Another advantageous tweak for Kiwisaver would be to allow people to have more than one provider.  Sooner or later some scheme manager is bound to turn feral and lose the lot.  So the rule could be (at peoples choice)   Once you have $10,000.00 in one provider you can have a second provideer.  And maybe, once you have over $100,000.00 in the second provider you could have a third provider.
Absolutely agree that self managed funds should be an option.  And apparently are.  Hopefully some more providers will do this at a low cost.

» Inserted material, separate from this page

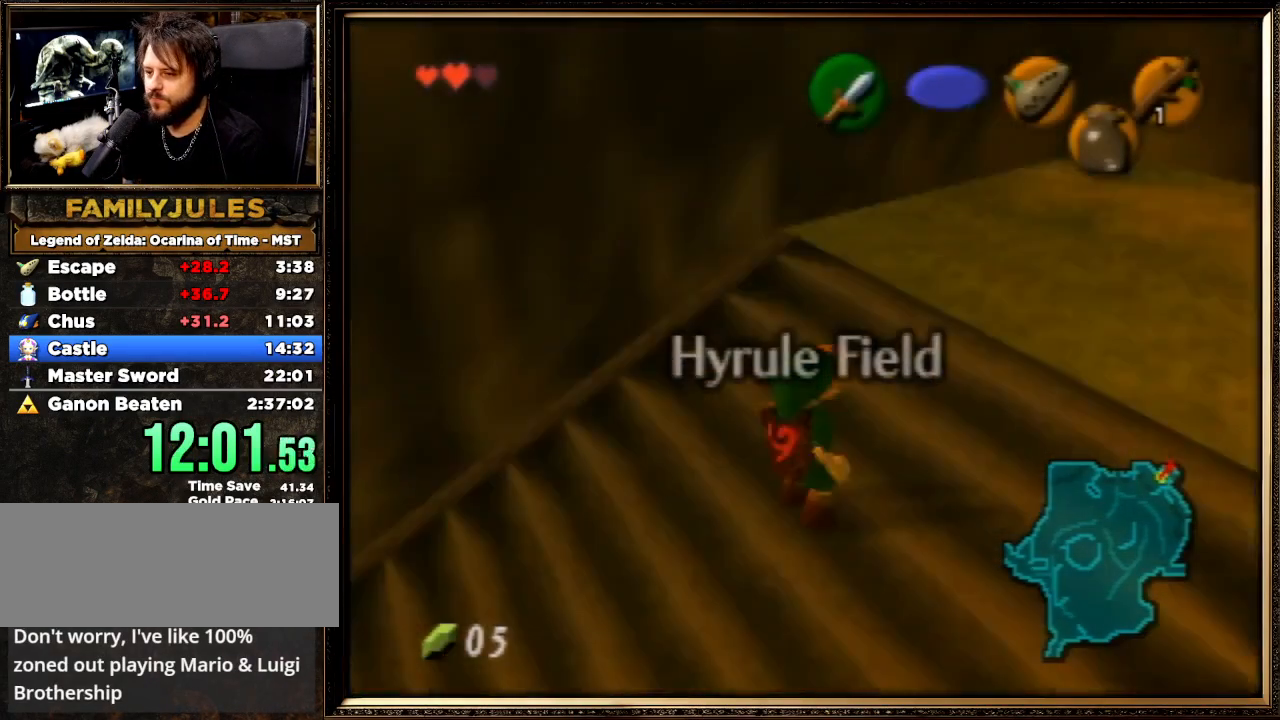
{"buttons": ["Z"], "left_stick": "left", "events": [[367, "left_stick", "left"], [433, "A", "down"], [500, "A", "up"]]}
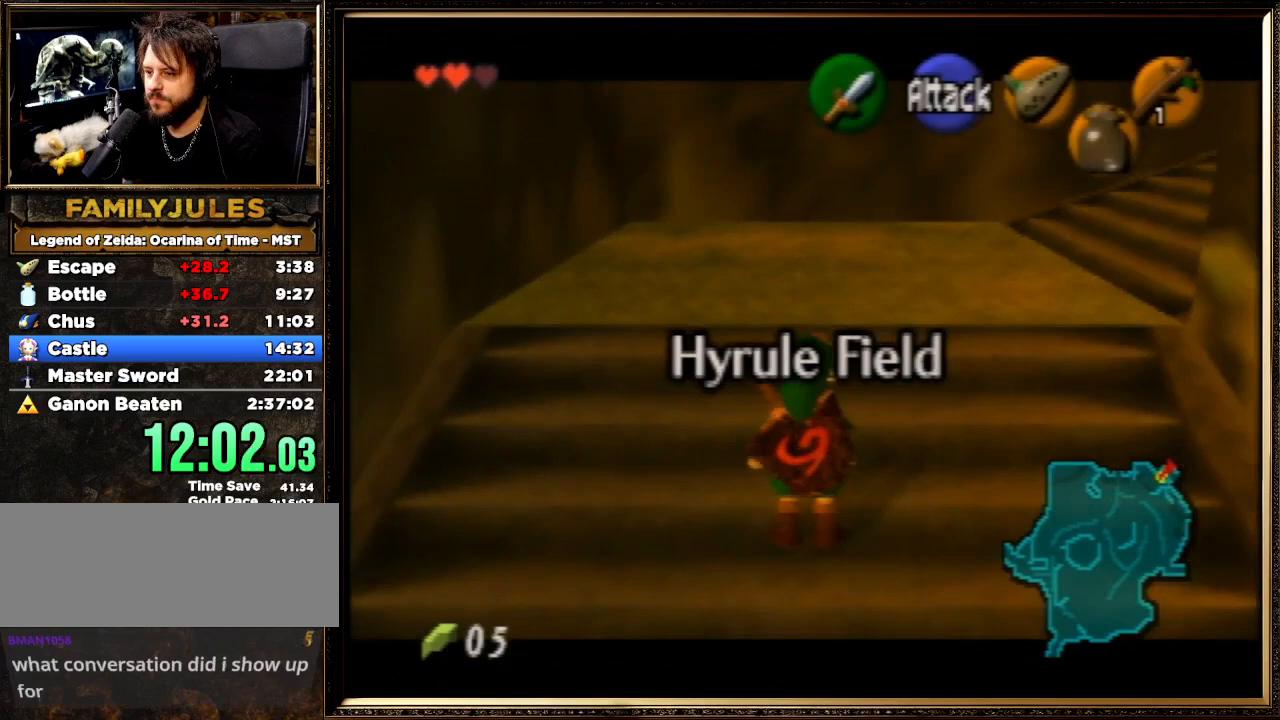
{"buttons": ["Z"], "left_stick": "center", "events": [[33, "left_stick", "center"]]}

You can already have as many

You can already have as many investment accounts, with as many different providers, as you like.   The Government's only going to subsidise one of them, and only one of them is locked up until you're 65 - that is, the one called KiwiSaver - but there is nothing that says you must put all your savings into that one.

Fair enough Ms.  But many

Fair enough Ms.  But many people will have only Kiwisaver anyway, especially low income people, and they will be exposed if they can have only one provider.  Further Kiwisaver will become compulsory at some stage

It may become compulsory.  At

It may become compulsory.  At the moment it is not.  If it were to become compulsory, then the balance of the argument would be different. 
Further, these low income people who cannot afford to save enough to make it worthwhile having additional savings over and above their KiwiSaver - do you really think they are likely to have the expertise to deliver better returns, at less risk, than (say) a conservative fund run by Westpac?  Do you think they're the right people for the Government to invest taxpayers' money with?
Actually though, I would turn the argument round the other way.  Many people do indeed think that they are better able to manage their own finances than are professional fund managers.  Some of those people are probably right.  That's not an argument for allowing self-managed KiwiSaver; it's an argument against making KiwiSaver compulsory.

"one only needs to look to

"one only needs to look to Australia where around one third of mandatory retirement savings are self-managed."
And how are they doing?

Probably better than the

Probably better than the managed ones as there is no ticket clipping.